Brief 1:
Answer these questions using the forum thread on the SQLite "database is locked" error:
(a) What busy timeout is set on the database?
(b) Which word does Keith Medcalf ask the original poster to use instead of "thread"?
(c) Roughly how many rows and columns does the table have?

Excerpt provided:

· · · ·

"database is locked": detecting deadlock vs. busy timeout?
(1) By anonymous on 2023-06-21 15:09:19 [link] [source]
I'm looking at a logfile showing a delete failed with SQL_BUSY. The db is in WAL mode with a 100 ms busy timeout. This table is accessed by two threads. Only one thread writes to this table, and that's the thread that logged the error.
After reading a bunch of stuff, I ran across this forum post:
https://sqlite.org/forum/forumpost/e51c0e031ceb51dc
Is there a way (extended error code, perhaps?) to tell if the call returned immediately to prevent a deadlock, or if the call timed out?
I think that in my case the read only thread couldn't have created a deadlock and that maybe the delete would have worked with a longer timeout.
Thanks in advance for any helpful comments.
(2) By Keith Medcalf (kmedcalf) on 2023-06-21 16:01:41 in reply to 1 [source]
By "thread" do you mean connection? Please use the word "connection" where you mean connection. You cannot access anything at all in the database without a connection, and you apparently have none.
That is to say a useful description might be something like:
I have two threads. Each thread has its own connection to the same database file which is in WAL journaling mode. One of the connections writes to a table in the database via its connection. It logged an SQL_BUSY when trying to delete a record.
(4) By anonymous on 2023-06-21 16:16:32 in reply to 2 [link] [source]
Sorry for the confusion.
Yes, there are two threads, each with a connection to the same database file.
The writing thread started a transaction with "BEGIN TRANSACTION" which did not return an error. Then it tried "DELETE FROM tablename" and that's when the 'database is locked' error was logged.
The table is roughly 20 rows x 50 columns. It's read once/second by the reading thread, and written once/hour or so by the writing thread.
We've never seen this before, and the code is running 12 hours/day at multiple locations for the last couple of years, so I'm concerned I'm looking at very intermittent bug in my code.

· · · ·

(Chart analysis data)
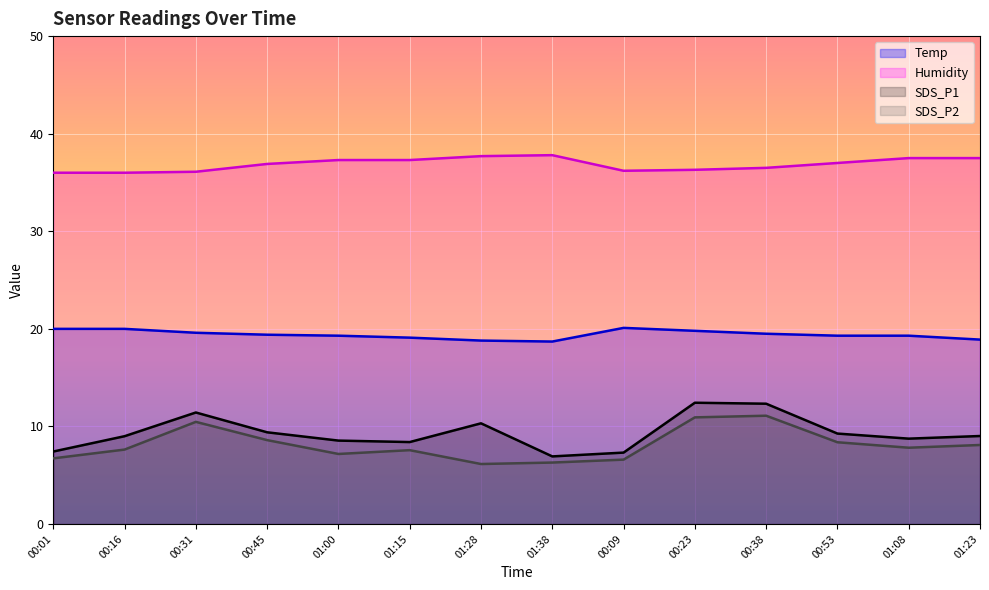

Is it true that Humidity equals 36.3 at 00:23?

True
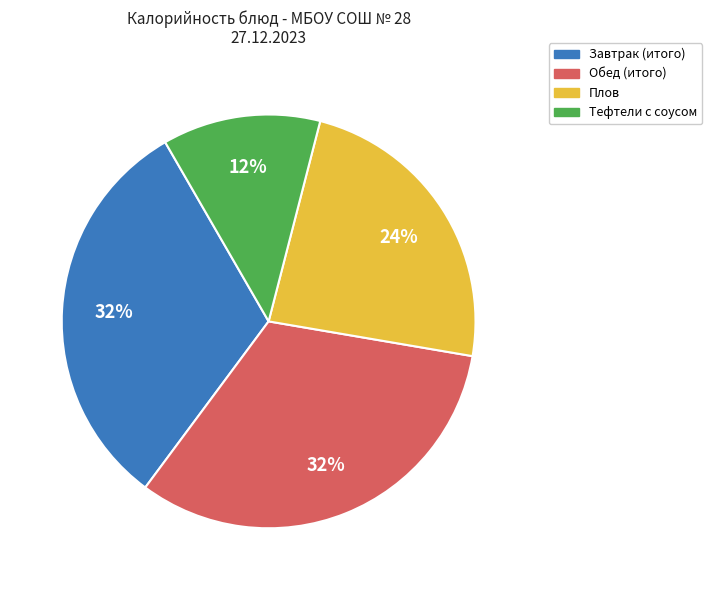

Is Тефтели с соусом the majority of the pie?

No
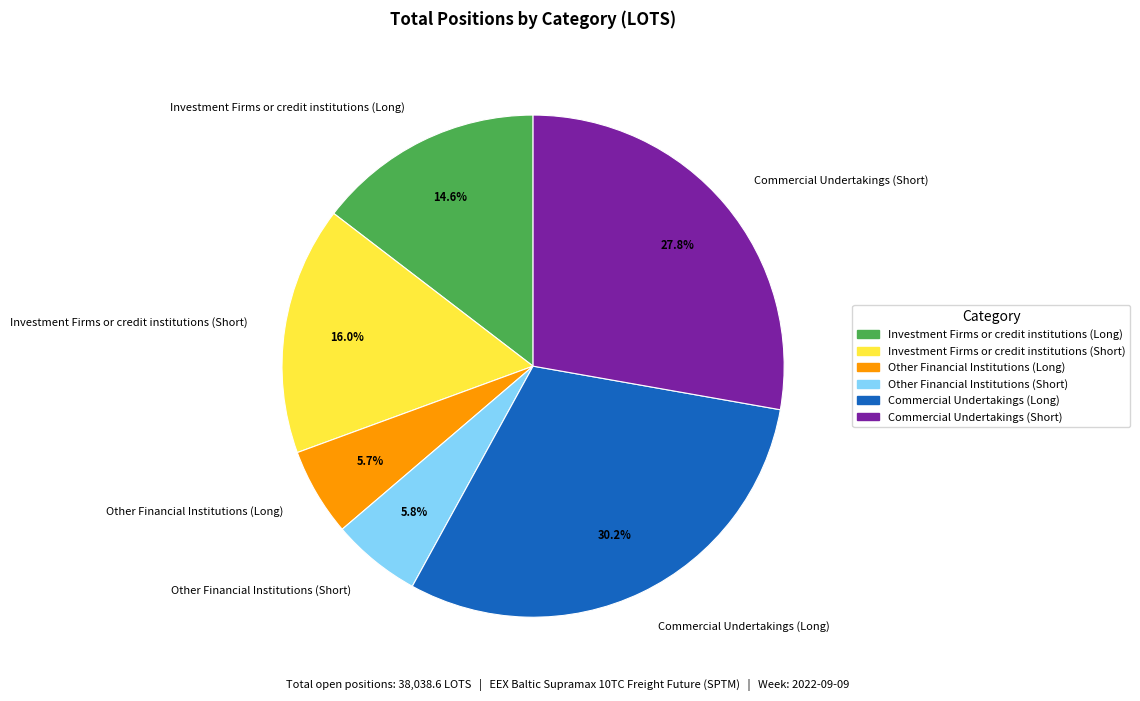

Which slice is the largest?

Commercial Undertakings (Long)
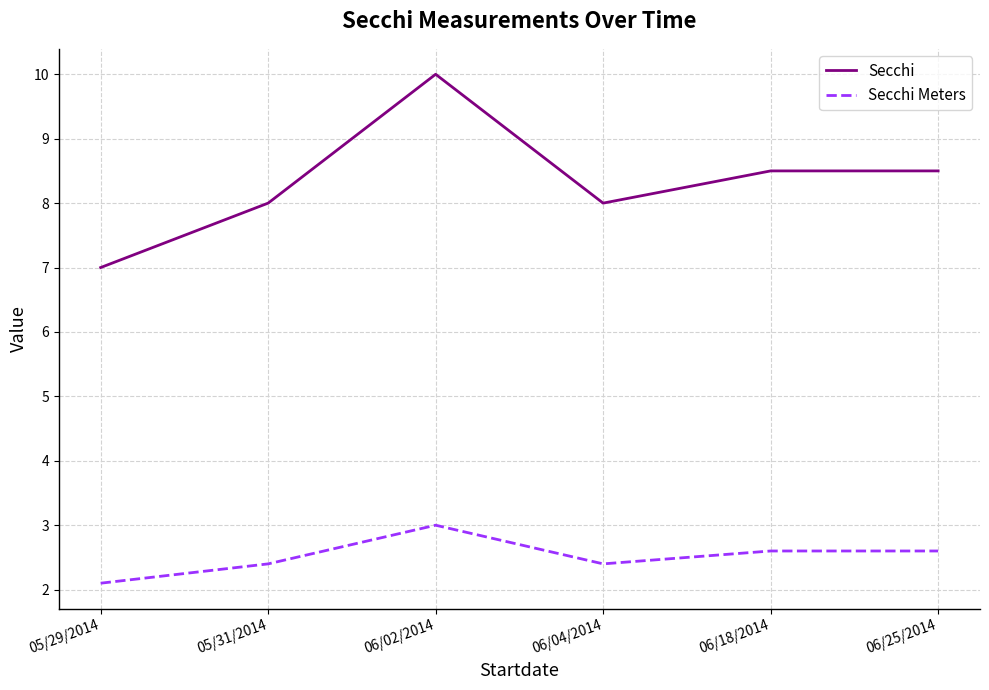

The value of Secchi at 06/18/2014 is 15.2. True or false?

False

· · · ·

Brief 2:
Render the lines of the chart analysis entries above as a numbered list, omitting blank lines and leaving out the pictures.

Task solution 1:
(a) 100 ms
(b) "connection"
(c) About 20 rows by 50 columns

Task solution 2:
1. Is it true that Humidity equals 36.3 at 00:23?
2. True
3. Is Тефтели с соусом the majority of the pie?
4. No
5. Which slice is the largest?
6. Commercial Undertakings (Long)
7. The value of Secchi at 06/18/2014 is 15.2. True or false?
8. False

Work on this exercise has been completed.